[Source records]
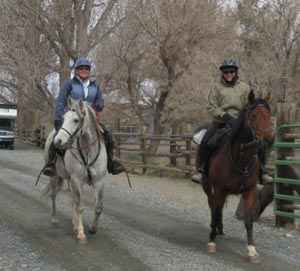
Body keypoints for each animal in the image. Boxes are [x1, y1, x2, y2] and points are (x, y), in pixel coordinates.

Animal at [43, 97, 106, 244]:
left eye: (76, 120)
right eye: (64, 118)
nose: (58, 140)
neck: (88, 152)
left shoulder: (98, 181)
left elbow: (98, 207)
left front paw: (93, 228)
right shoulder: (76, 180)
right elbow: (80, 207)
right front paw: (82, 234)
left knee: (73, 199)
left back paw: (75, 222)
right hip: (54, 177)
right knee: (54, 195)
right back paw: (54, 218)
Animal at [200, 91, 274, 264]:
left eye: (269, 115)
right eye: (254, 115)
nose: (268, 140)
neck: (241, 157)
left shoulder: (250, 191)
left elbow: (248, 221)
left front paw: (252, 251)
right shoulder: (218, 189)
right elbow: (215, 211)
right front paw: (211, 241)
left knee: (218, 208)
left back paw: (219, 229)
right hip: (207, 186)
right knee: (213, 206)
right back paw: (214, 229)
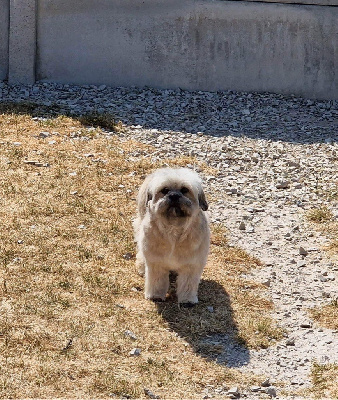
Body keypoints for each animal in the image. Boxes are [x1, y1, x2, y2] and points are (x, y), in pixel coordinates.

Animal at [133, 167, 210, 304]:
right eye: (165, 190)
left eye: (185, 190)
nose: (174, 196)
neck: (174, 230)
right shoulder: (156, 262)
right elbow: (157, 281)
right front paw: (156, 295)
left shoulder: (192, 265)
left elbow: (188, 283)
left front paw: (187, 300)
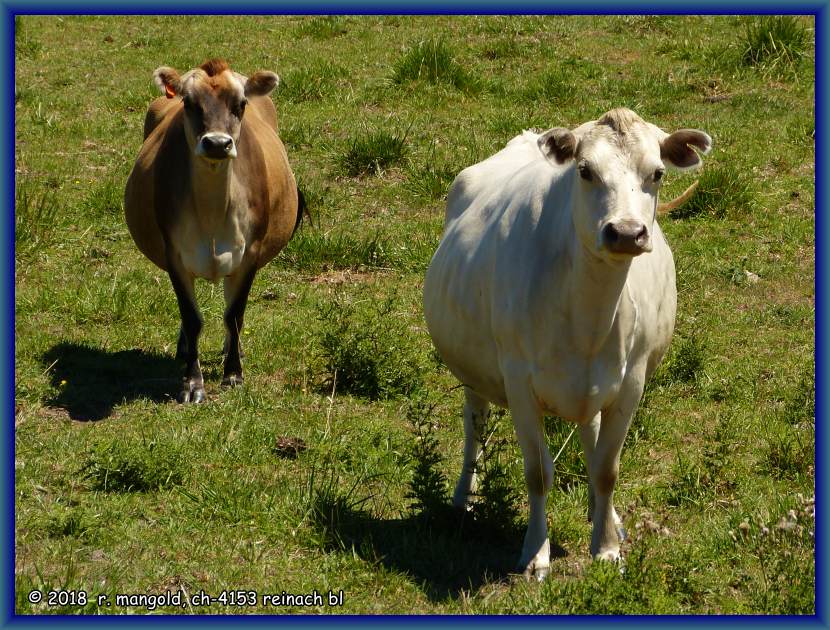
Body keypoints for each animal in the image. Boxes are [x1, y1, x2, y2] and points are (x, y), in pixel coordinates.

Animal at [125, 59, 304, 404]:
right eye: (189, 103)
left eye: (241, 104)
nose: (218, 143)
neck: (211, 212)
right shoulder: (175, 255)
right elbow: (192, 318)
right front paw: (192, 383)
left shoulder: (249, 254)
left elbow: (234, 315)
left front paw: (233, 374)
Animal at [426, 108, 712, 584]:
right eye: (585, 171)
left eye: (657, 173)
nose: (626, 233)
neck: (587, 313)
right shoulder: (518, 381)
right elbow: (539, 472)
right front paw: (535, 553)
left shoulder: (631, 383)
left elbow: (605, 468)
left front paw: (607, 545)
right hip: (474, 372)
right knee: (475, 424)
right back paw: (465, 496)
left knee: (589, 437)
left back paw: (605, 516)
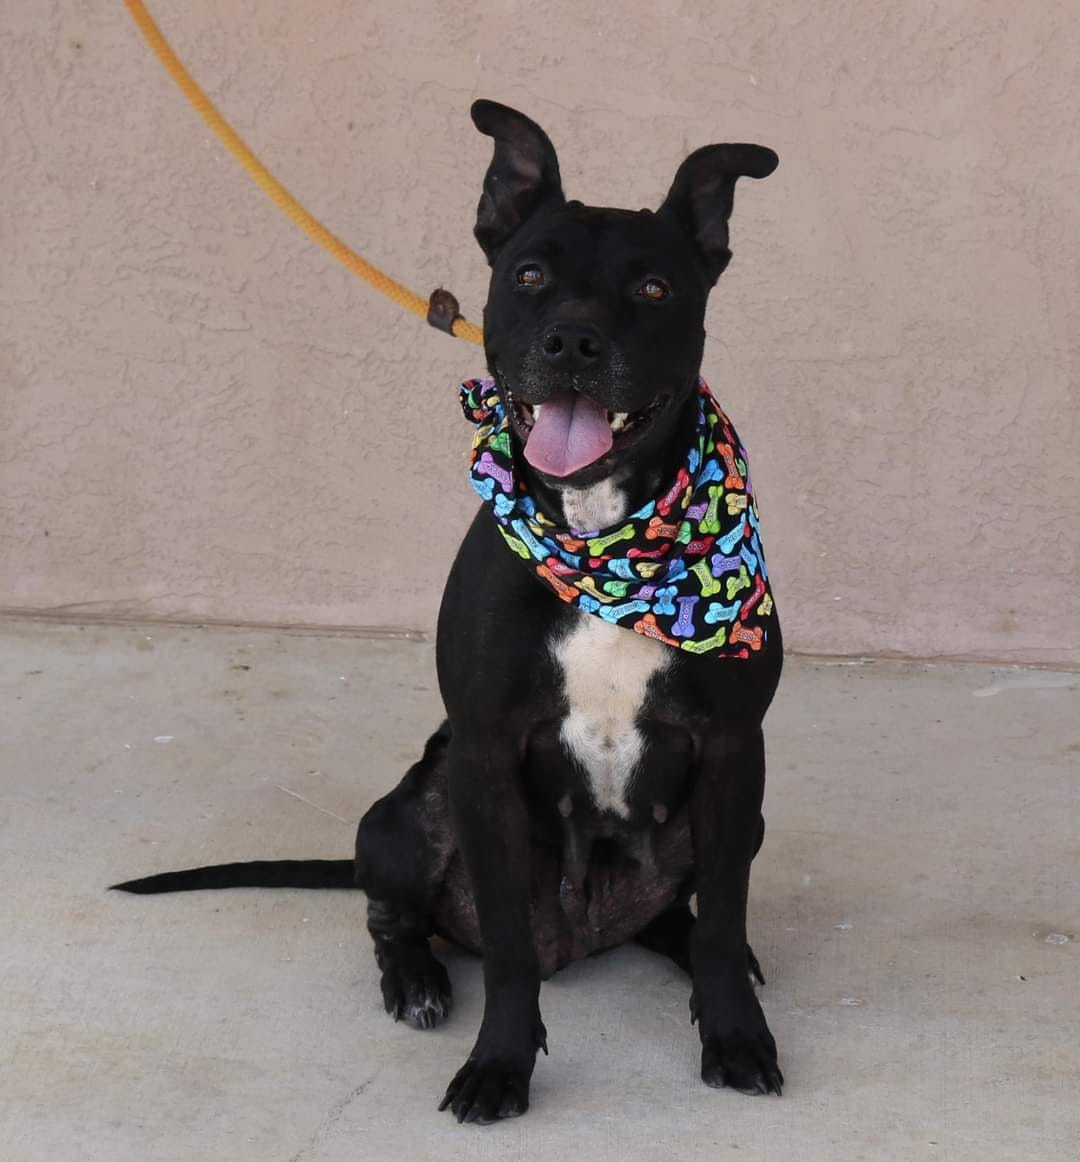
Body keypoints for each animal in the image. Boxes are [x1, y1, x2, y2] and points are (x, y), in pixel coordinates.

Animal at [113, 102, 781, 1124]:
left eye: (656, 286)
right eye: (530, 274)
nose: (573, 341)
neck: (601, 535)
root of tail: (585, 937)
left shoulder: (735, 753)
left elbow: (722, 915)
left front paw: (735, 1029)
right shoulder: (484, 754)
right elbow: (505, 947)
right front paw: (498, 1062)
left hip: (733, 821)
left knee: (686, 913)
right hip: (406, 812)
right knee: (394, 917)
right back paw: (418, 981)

## Action item
From the records above, copy only the lines running from the line containing "left elbow: (248, 221)" to the line containing "left front paw: (187, 300)", both ends included. Leave the pictures out.

## Exercise result
left elbow: (248, 221)
left front paw: (252, 251)
right shoulder: (218, 189)
right elbow: (215, 211)
right front paw: (211, 241)
left knee: (218, 208)
left back paw: (219, 229)
right hip: (207, 186)
right knee: (213, 206)
right back paw: (214, 229)
Body keypoints for each animal in the image. Boxes are [x1, y1, x2, y2] and points are (x, y), in pixel coordinates.

Animal at [133, 167, 210, 304]:
right eye: (165, 190)
left eye: (185, 190)
nose: (174, 196)
neck: (174, 230)
right shoulder: (156, 262)
right elbow: (157, 281)
right front paw: (156, 295)
left shoulder: (192, 265)
left elbow: (188, 283)
left front paw: (187, 300)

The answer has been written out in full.